▸ **Exercise brief**: In the material below, swap "tallest" for "highest" and write out its lines again with everything else unchanged. Leave the pictures out of your answer.

▸ **Data to process**:
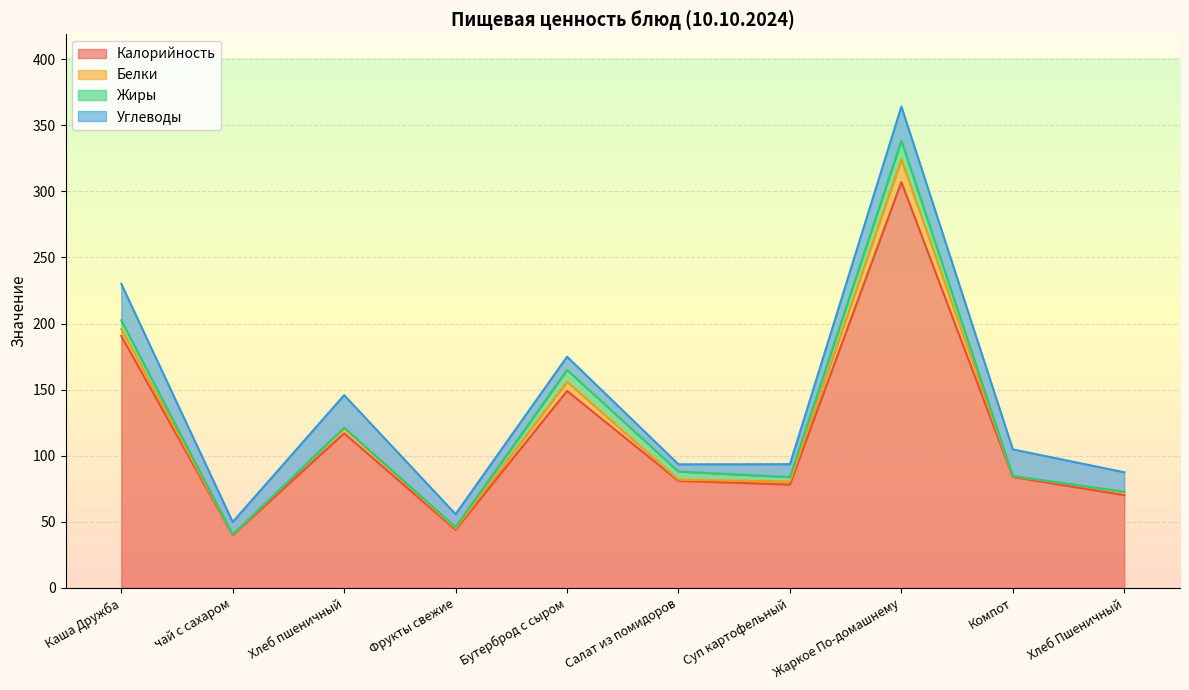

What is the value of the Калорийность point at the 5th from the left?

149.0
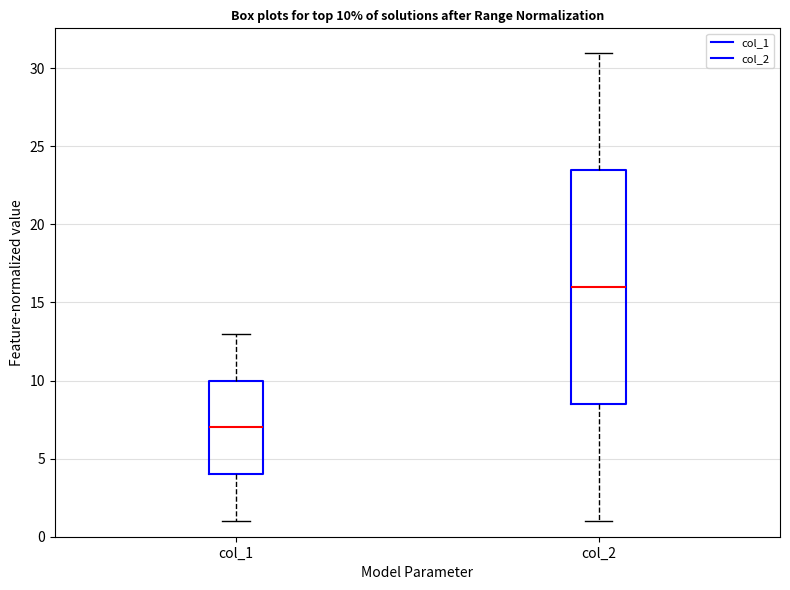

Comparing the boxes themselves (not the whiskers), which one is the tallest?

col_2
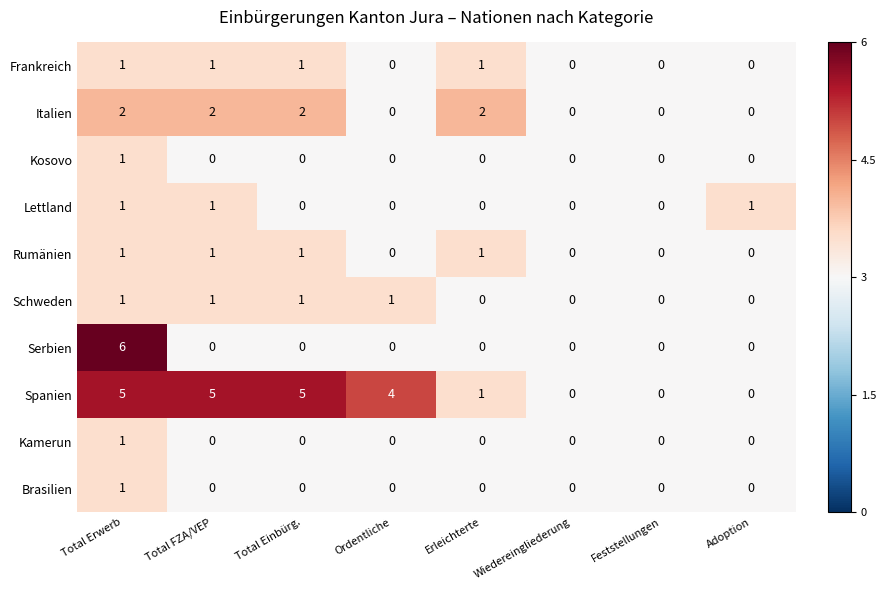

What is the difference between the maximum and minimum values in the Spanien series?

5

▸ **Reply**:
What is the value of the Калорийность point at the 5th from the left?

149.0

Comparing the boxes themselves (not the whiskers), which one is the highest?

col_2

What is the difference between the maximum and minimum values in the Spanien series?

5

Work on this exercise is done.